Reform vows mass deportations and ICE-style force in hardline migration plan

PUBLISHED ON

|

Zia Yusuf to outline plan for deportation agency and exit from ECHR

Reform UK would create an ICE-style agency dedicated to deporting hundreds of thousands of people and end indefinite leave to remain (ILR), the party will say.

Zia Yusuf, Reform’s home affairs spokesperson, is due to outline proposals to establish a UK Deportation Command with the capacity to detain 24,000 migrants at a time and remove up to 288,000 people annually on five flights a day.

The party would also leave the European Convention on Human Rights (ECHR) and place a legal duty on the Home Secretary to remove illegal migrants.

Yusuf is expected to say: “For decades, the Tories and Labour have turned the other way while the very fabric of our society has been under assault. The social contract has not merely been broken; it’s been shattered. Under a Reform government, His Majesty’s parliament will be sovereign once again.

Embed from Getty Images


“We will secure our borders, leave the ECHR, and deport those here illegally. My message to the British people is simple: I will secure our borders and make you feel safe.”

Reform would scrap ILR and replace it with a renewable five-year work visa with a high salary threshold. Tens of thousands of people with settled status could lose their right to remain in the UK under the plans.

Yusuf will argue that granting ILR leads to “a lifetime of living off the British taxpayer” because of access to benefits.
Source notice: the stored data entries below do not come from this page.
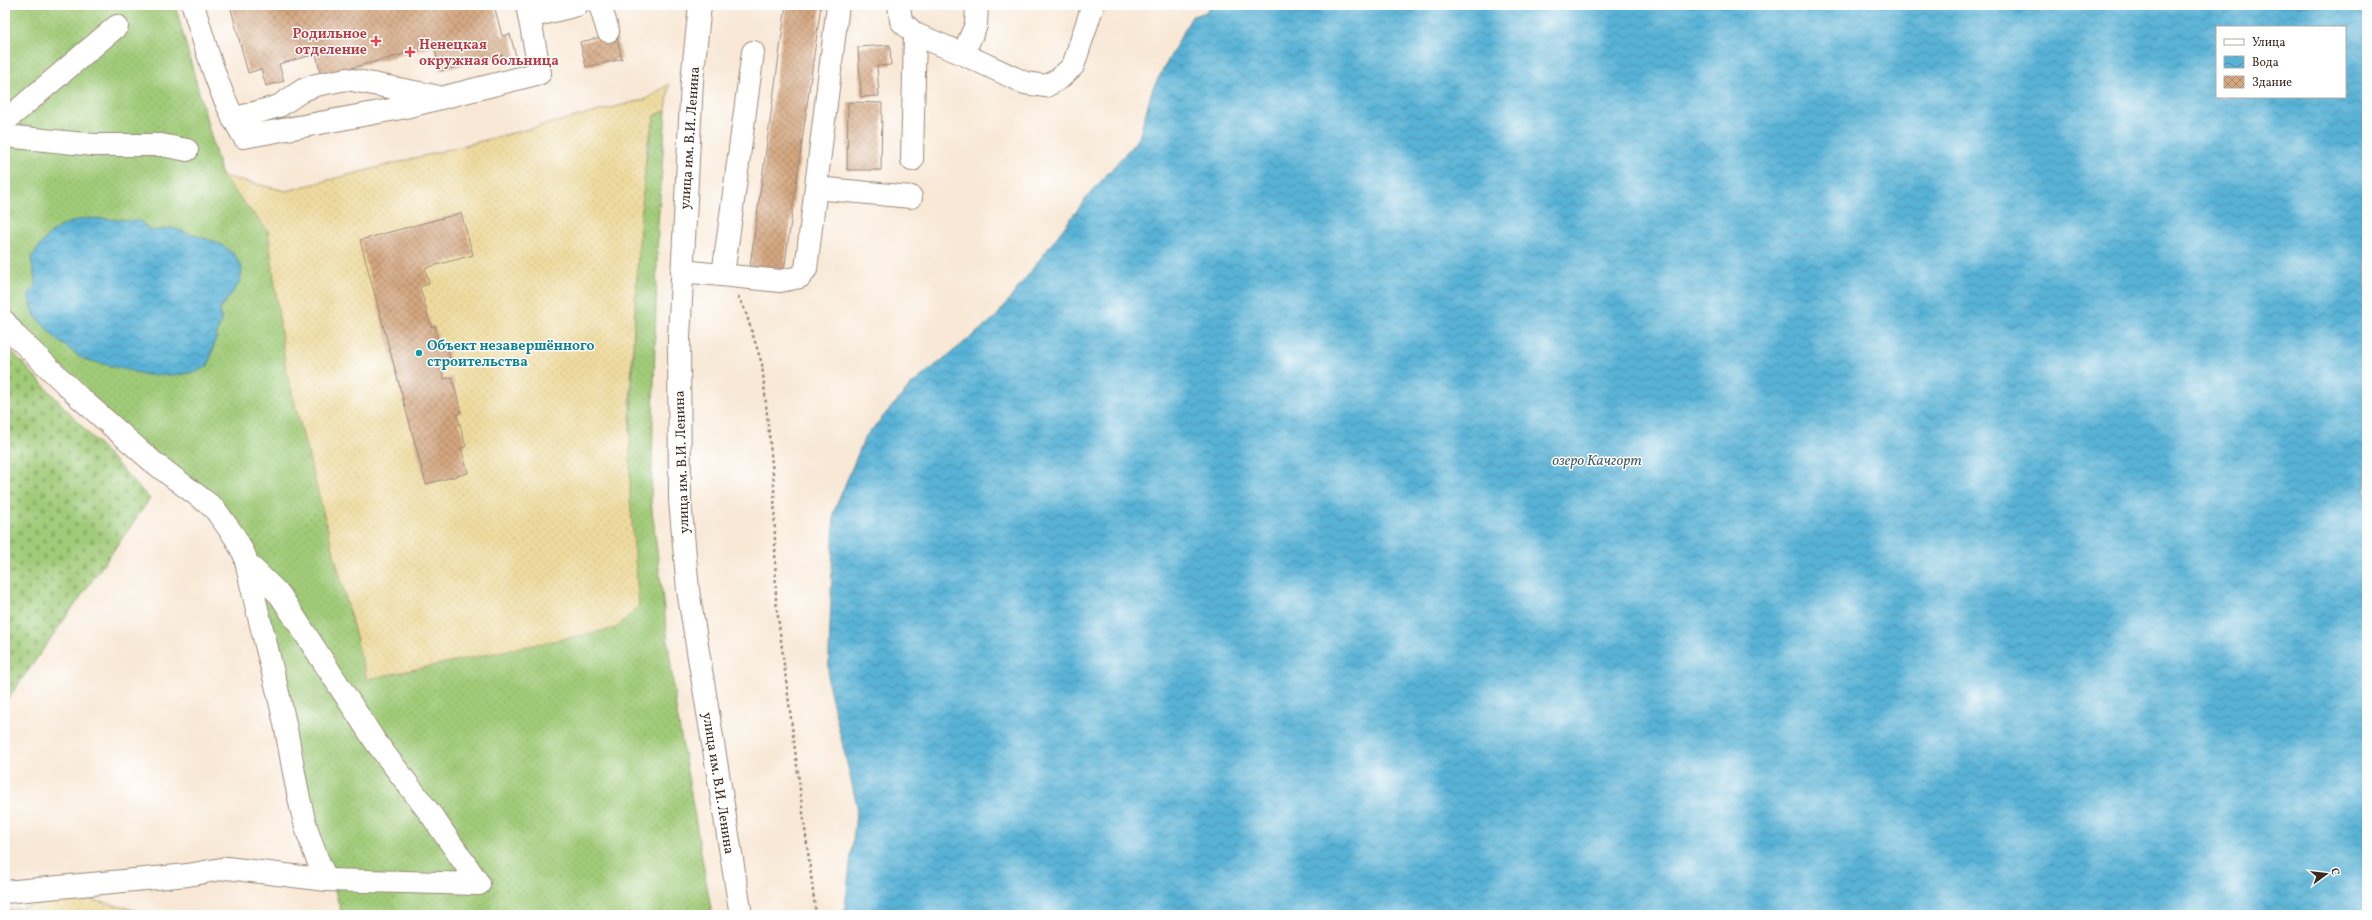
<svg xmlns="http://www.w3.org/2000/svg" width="2372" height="920" font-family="Vollkorn,serif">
<defs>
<pattern id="grass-dots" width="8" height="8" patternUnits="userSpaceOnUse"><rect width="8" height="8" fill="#a0cb78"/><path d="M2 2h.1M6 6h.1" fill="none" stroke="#8bae67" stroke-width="1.8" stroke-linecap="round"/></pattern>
<pattern id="sand-dots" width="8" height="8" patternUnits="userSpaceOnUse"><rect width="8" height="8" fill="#eeda9e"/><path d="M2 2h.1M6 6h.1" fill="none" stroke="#cdbb88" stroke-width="1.8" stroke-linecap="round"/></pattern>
<pattern id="cemetery-stones" width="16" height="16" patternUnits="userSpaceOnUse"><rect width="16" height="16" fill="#a0cb78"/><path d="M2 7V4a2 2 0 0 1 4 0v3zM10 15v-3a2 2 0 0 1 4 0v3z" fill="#8bae67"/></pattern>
<pattern id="water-waves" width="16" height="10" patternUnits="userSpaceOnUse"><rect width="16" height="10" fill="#58b2d6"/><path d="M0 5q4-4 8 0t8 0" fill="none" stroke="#4a91ad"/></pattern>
<pattern id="building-cross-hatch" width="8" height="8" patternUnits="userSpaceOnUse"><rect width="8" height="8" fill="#d4a781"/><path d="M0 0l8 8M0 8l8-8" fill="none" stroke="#ad8869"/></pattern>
</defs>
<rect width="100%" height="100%" fill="#fff"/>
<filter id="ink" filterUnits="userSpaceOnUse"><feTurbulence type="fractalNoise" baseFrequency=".025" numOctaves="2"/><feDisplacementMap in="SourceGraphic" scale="8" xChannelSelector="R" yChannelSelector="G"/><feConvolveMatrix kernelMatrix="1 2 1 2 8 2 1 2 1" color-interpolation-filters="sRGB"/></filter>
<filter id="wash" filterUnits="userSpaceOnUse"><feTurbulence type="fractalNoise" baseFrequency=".012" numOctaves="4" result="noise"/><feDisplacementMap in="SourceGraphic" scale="16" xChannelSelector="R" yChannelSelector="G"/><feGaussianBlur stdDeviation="0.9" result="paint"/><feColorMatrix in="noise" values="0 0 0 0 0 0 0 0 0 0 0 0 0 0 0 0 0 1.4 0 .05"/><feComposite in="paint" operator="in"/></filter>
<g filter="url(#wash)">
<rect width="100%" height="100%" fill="#f8e8d5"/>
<path fill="url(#grass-dots)" stroke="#6e7a4b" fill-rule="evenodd" d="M5 5H175L222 176 268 231 286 370 367 679 630 499C630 424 633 350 637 275 640 222 642 167 655 115L666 111 658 225 651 501 676 708 712 915H342L324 854 239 529 99 407 74 376 48 358 5 311ZM140 221 151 231 172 228 184 232 219 243 234 254 232 294 220 309 221 320 208 366 28 295 36 286Z"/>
<path fill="url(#sand-dots)" stroke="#94825e" d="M669 84 666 111 655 115 647 145 638 252 630 398V499L639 606 616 628 367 679 286 370 268 231 222 176 286 191 646 99Z
M80 897 156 915H5V911Z"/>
<path fill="url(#cemetery-stones)" stroke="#6e7a4b" d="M5 344 150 499 5 703Z"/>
<path fill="url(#water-waves)" stroke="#4a6e7a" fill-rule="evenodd" d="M1210 5H2367V915H844L857 806 828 683 834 511 865 437 912 384 996 317 1088 196 1139 138 1152 90 1192 16 1207 12ZM2217 27H2345V97H2217Z
M88 218 140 221 151 231 172 228 219 243 234 254 242 268 240 282 220 309 221 320 208 366 198 371 179 375H147L83 359 57 340 35 316 28 295 36 285 31 258C49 232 56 224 88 218Z"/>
<g id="blocks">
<path fill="url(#building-cross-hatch)" d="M230 5H494L502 36 510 34 517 60 504 63 502 55 440 71 434 46 321 76 316 54 279 64 284 81 266 86 261 69 248 73Z
M786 5H821L784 271 750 266Z
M616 34 622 59 586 67 580 42Z
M890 45 891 65 877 66 879 96 861 97 858 47Z
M848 102 882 103 881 170H847Z
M461 213 473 255 425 268 429 284 420 287 431 327 435 326 439 345 446 343 451 362 440 365 444 379 452 377 461 412 457 414 466 447 461 448 468 473 426 484 360 240Z"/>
</g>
</g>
<g filter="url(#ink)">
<use href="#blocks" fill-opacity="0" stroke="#9a897a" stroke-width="1"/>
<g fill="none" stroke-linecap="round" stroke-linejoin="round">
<defs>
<path id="minor" d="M193 5C207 51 219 96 244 137L401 108 540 73 527 5
M600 5 608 31
M899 5 901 21 915 34 963 54 976 25 977 5
M529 17 577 5
M963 54 1025 83 1046 86 1059 79 1073 66 1093 5
M233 119 279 106 303 90 316 85 347 79 435 96
M5 121 117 26
M5 136 94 145H161L187 150
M912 160 915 34
M816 188 911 197
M682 271 780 281 800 277 806 269 838 5
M723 275 753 52
M5 322 16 336 79 397 153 462 214 508 235 537 245 556C256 611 272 664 284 719 296 777 299 825 327 880
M246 562 280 595 375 741 432 816 479 884
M5 892 188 875 227 868 327 880 479 884"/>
<path id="major" d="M700 5 692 81 679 338 680 500 688 590 741 915"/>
</defs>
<use href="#minor" stroke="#9a897a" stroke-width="24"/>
<use href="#major" stroke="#9a897a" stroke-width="24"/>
<path stroke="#9a897a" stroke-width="2.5" stroke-dasharray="3 3" stroke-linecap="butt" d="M738 296 745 310 762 364 774 484 776 601 816 915"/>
<use href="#minor" stroke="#fff" stroke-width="22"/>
<use href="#major" stroke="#fff" stroke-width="22"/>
</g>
</g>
<g fill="#e0444e" stroke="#fff" stroke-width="1.5">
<path d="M374 35h4v4h4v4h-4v4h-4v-4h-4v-4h4z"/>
<path d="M408 46h4v4h4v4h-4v4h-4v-4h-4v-4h4z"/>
</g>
<circle fill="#0f9aa8" stroke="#fff" stroke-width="1.5" cx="419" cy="353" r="4"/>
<g text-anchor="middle" stroke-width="3" stroke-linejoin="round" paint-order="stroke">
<g font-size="14" font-weight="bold" fill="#be3a42" stroke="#fff" text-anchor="end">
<text x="367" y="38">Родильное<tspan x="367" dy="16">отделение</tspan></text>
<text x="419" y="49" text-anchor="start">Ненецкая<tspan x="419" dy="16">окружная больница</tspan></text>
</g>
<g font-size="14" fill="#3b2a1e" stroke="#fff">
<text transform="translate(689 138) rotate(-86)" y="5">улица им. В.И. Ленина</text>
<text transform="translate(681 462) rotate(-92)" y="5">улица им. В.И. Ленина</text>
<text transform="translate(719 783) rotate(81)" y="5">улица им. В.И. Ленина</text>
</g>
<g font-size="14" font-weight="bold" fill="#0d838f" stroke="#fff" text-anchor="start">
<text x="427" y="350">Объект незавершённого<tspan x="427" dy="16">строительства</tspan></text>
</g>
<g font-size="15" font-style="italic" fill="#476068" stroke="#fff">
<text x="1597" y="465">озеро Качгорт</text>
</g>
</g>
<rect width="2372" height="920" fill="none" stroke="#fff" stroke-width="20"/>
<rect x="2216" y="26" width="130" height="72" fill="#ffffff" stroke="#b1aaa5"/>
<rect x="2224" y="39" width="20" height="6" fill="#ffffff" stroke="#b1aaa5"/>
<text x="2252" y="46" font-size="12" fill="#3b2a1e">Улица</text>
<rect x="2224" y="56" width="20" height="12" fill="url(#water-waves)" stroke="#b1aaa5"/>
<text x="2252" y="66" font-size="12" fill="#3b2a1e">Вода</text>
<rect x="2224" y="76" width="20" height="12" fill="url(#building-cross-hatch)" stroke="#b1aaa5"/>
<text x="2252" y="86" font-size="12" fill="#3b2a1e">Здание</text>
<g transform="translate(2326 874) rotate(75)" stroke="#ffffff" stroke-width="3" paint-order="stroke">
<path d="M0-3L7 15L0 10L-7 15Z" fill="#3b2a1e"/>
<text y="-6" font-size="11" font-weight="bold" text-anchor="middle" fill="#3b2a1e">С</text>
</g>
</svg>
However, ILR holders make up about 2.7% of all universal credit claimants, with at least a third of those in employment.

As of April 2024, there were approximately 2,500 immigration detention spaces in the UK. Experts have previously said that expanding capacity to 24,000 would involve considerable cost.

The speech will also propose banning the conversion of churches into mosques and funding a significant expansion of stop and search powers. Yusuf is expected to call for an end to diversity initiatives in police forces and outline a new approach to knife crime.
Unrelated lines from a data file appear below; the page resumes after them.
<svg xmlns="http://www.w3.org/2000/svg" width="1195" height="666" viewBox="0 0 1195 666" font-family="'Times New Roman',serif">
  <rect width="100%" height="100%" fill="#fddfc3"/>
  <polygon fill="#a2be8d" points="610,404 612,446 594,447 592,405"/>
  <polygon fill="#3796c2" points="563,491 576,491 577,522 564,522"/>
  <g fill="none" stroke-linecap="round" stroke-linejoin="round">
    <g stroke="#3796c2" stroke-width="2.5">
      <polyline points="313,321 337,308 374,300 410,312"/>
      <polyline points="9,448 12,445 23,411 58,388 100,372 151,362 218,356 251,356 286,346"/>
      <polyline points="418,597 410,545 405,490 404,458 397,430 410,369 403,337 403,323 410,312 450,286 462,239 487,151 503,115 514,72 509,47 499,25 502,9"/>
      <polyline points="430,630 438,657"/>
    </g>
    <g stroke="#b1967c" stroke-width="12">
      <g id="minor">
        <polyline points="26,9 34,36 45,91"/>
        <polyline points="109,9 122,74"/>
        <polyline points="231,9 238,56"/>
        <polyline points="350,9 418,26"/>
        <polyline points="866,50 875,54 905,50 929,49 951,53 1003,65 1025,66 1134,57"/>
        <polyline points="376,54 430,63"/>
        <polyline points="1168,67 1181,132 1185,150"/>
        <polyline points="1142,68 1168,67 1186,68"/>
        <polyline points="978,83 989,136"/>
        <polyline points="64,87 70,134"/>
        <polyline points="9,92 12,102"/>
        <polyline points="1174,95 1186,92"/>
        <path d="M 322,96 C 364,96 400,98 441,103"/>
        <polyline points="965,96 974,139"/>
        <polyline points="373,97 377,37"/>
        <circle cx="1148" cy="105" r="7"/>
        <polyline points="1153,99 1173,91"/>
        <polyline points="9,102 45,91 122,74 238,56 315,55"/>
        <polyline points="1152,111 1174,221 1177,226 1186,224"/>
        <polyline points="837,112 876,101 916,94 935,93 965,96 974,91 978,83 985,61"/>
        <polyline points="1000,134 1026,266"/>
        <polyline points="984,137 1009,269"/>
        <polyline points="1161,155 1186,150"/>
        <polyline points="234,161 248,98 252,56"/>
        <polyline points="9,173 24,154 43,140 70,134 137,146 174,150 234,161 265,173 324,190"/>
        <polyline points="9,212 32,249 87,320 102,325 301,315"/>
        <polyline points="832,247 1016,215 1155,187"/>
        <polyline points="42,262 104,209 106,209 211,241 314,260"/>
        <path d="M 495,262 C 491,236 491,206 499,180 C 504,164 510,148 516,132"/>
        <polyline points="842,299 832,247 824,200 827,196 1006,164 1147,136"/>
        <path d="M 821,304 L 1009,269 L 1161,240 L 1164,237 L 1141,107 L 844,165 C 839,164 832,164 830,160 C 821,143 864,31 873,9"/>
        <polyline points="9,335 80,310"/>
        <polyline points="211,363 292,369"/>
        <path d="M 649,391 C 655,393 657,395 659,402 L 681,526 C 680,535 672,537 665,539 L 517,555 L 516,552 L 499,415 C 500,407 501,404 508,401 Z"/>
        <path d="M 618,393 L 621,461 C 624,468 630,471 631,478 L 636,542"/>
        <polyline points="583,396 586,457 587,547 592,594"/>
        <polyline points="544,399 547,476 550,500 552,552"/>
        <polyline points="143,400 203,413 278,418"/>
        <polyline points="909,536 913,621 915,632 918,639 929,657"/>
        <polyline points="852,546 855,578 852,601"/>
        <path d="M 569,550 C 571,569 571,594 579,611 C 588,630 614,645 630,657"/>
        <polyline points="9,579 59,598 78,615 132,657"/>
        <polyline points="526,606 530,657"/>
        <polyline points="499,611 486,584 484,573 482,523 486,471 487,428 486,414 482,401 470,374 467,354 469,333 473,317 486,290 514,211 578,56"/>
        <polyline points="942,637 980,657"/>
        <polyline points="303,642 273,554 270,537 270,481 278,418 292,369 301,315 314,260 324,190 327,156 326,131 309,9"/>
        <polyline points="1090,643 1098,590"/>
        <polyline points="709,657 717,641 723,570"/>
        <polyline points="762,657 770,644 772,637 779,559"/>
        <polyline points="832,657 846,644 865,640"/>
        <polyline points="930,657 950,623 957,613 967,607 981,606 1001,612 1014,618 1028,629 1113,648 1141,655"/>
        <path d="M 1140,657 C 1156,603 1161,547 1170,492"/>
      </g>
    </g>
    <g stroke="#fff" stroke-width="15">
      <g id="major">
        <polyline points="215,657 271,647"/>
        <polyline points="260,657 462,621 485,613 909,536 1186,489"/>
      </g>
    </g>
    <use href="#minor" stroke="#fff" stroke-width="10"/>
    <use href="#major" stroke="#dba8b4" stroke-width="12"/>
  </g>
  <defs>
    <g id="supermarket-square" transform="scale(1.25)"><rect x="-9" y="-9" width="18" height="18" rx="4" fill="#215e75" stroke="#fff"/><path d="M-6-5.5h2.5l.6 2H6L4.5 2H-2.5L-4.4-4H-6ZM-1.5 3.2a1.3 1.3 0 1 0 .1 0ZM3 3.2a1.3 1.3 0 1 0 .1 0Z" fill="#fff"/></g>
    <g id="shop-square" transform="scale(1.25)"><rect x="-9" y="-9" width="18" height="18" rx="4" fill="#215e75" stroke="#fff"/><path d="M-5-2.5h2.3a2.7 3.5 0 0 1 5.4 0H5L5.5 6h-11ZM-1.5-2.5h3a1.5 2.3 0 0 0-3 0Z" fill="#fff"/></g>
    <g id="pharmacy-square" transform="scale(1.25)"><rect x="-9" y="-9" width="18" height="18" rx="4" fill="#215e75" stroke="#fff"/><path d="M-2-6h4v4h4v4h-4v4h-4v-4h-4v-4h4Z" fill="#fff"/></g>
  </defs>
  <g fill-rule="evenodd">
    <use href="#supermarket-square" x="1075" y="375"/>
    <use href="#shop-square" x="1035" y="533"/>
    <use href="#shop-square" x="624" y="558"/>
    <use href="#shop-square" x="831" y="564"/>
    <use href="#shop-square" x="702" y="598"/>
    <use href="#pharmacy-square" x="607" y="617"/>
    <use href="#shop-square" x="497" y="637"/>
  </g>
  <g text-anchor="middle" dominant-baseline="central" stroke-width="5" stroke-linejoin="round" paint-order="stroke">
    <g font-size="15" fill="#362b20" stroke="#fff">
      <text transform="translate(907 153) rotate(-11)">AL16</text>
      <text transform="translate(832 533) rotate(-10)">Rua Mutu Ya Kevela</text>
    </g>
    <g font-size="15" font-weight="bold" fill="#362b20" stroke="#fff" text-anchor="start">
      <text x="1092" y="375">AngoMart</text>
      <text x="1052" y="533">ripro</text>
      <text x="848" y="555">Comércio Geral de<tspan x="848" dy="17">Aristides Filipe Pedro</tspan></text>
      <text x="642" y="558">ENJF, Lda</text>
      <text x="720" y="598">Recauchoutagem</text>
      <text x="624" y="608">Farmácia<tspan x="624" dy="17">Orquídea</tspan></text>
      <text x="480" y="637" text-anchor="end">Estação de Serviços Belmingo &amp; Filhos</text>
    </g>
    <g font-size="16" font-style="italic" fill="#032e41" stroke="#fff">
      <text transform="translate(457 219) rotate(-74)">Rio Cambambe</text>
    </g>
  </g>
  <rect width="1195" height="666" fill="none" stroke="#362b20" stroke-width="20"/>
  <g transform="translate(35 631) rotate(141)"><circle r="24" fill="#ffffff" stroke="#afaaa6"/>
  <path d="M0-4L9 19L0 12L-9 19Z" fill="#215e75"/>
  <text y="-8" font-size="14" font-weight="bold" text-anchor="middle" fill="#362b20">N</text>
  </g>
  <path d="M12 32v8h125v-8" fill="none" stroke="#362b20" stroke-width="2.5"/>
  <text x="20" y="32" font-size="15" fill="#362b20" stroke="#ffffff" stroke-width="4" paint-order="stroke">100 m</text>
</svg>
He will say: “I will take a zero-tolerance approach to Islamist extremism,” promising to overhaul the Prevent deradicalisation programme and redraw its mandate to focus on Islamist extremism. Reform would also seek to proscribe the Muslim Brotherhood organisation.
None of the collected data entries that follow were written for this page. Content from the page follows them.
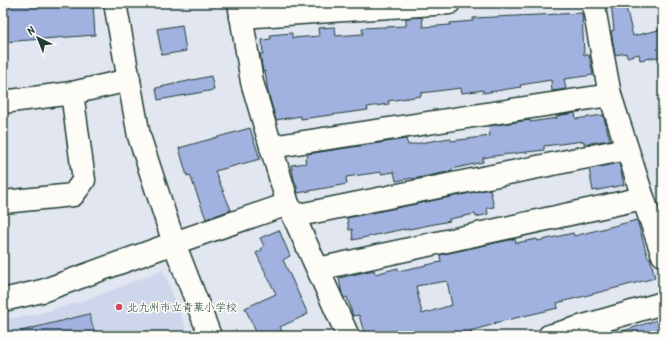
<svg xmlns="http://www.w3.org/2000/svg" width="666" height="339" viewBox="0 0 666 339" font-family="Kalam,'Klee One',sans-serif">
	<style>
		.built { fill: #ced6eb }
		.building { fill: #a1b2e0; stroke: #1f3d34; fill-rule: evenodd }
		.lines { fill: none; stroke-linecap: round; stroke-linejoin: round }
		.minor-casing { stroke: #1f3d34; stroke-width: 25 }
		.minor { stroke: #fdfcf7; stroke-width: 22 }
		.poi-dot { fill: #d1495b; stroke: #fdfcf7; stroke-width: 1.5 }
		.labels { text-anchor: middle; stroke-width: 3; stroke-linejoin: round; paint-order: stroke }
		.poi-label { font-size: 11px; fill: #1f3d34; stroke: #fdfcf7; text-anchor: start }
	</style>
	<rect width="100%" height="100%" fill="#e1e6f0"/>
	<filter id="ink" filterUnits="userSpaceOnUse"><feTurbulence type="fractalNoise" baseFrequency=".025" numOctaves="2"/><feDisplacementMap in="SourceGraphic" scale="8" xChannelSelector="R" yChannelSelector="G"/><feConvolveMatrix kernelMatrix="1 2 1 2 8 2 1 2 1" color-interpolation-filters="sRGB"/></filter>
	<g filter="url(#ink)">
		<polygon class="built" points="163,270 189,336 3,336 3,320 37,314 86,300"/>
		<g class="building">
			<polygon points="3,3 93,3 95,35 3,42"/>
			<polygon points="611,3 625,3 633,36 663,29 663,56 640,60 639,54 627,57 626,53 615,55 611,31 614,30"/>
			<polygon points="582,13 584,55 589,55 593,75 564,79 566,89 552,91 551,80 520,85 521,87 483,93 483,90 462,93 461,88 421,93 421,96 388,101 389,104 367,107 368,110 301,119 301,116 276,120 268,92 265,71 263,72 261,59 260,54 263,54 262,40 271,39 270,35 292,33 292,38 319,36 318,28 335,27 336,36 363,34 362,28 406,26 406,18 422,17 423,27 450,25 450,23 473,21 473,18"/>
			<polygon points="182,25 186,51 162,55 157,29"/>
			<polygon points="211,76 214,90 158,100 156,88"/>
			<polygon points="575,113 576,119 603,115 610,140 584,144 584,141 544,146 544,150 493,156 483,158 483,162 452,169 452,171 413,179 412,178 396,181 394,172 381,174 381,172 346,177 347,184 298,193 296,183 295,183 294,179 291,165 306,163 305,158 308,157 307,154 406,139 408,145 450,138 451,141 490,136 489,126 530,120 530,122 557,118 556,116"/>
			<polygon points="250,128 260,159 215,171 231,210 206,219 190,175 187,176 179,148"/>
			<polygon points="619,163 624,185 593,191 589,169"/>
			<polygon points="490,189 494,207 487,208 488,214 476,217 475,214 449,219 450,221 404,230 404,229 353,240 352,229 349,230 347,218"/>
			<path d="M637,220l11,38 2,-1 5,21 -98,25 1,5 -64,15 1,1 -25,7 1,5h-38l-1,-4 -17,4h-50l-6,-21 -6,1 -6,-19 -3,1 -2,-4 -3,-16 35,-8 1,4 23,-6v3l43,-9 -1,-7 55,-12 20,-4 1,4 21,-4 1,2 35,-8 1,3zM447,281l5,24 -30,9 -6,-28z"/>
			<polygon points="279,230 290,256 283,260 308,314 280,327 284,336 258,336 245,308 276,294 256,253 262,250 261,248 264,246 260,238"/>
			<polygon points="89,314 96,336 22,336 21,331"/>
			<polygon points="663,318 663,336 617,336 617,333"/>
		</g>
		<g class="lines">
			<defs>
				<g id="minor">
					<polyline points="115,3 139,136 174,243 210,336"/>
					<polyline points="239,3 252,82 288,204 348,336"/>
					<polyline points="593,3 610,95 643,198 663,255"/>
					<polyline points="241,17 449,3"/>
					<polyline points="3,102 72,93 129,80"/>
					<polyline points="271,147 610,95"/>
					<polyline points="3,202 73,195 84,180 72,93"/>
					<polyline points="294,216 627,149"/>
					<polyline points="318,269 643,198"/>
					<polyline points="3,300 42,291 174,243 288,204"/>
					<polyline points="549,336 663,303"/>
				</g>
			</defs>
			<use href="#minor" class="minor-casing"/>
			<use href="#minor" class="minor"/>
		</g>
	</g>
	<circle class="poi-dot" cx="119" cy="307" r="4"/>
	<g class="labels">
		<g class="poi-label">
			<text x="127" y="311">北九州市立青葉小学校</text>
		</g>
	</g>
	<rect width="666" height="339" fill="none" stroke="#fdfcf7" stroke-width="16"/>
	<rect x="8" y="8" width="650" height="323" fill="none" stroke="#1f3d34" stroke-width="1.5" filter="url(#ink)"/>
	<g transform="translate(38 38) rotate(317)" stroke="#fdfcf7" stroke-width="3" paint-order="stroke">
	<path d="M0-3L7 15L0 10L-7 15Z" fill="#1f3d34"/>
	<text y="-6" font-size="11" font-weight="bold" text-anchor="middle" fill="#1f3d34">N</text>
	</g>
</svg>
The party says it would “protect British culture” and preserve Britain’s Christian heritage. Yusuf will state: “We will protect British culture, because a nation without a culture is not a nation at all. It is just an economic zone. We will preserve Britain’s Christian heritage and end the incendiary practice of converting churches into mosques or any other place of worship.”

Labour has criticised the proposals as divisive. Anna Turley, chair of the Labour Party, said the plans amounted to “a direct attack on settled families and fundamentally un-British”.

She added: “Britain is a proud, tolerant and diverse nation, which stands in opposition to the kind of divisive politics stoked by Reform.”

Labour has also proposed changes to ILR. The home secretary, Shabana Mahmood, has said eligibility could be extended from five years to 10 years, with additional conditions attached.

Yusuf will directly blame the former prime minister Boris Johnson for rising net migration, accusing him of having “thrown open our borders”.

The proposals mark one of the most far-reaching migration policy platforms set out by Reform UK to date, combining structural changes to immigration status with expanded enforcement powers.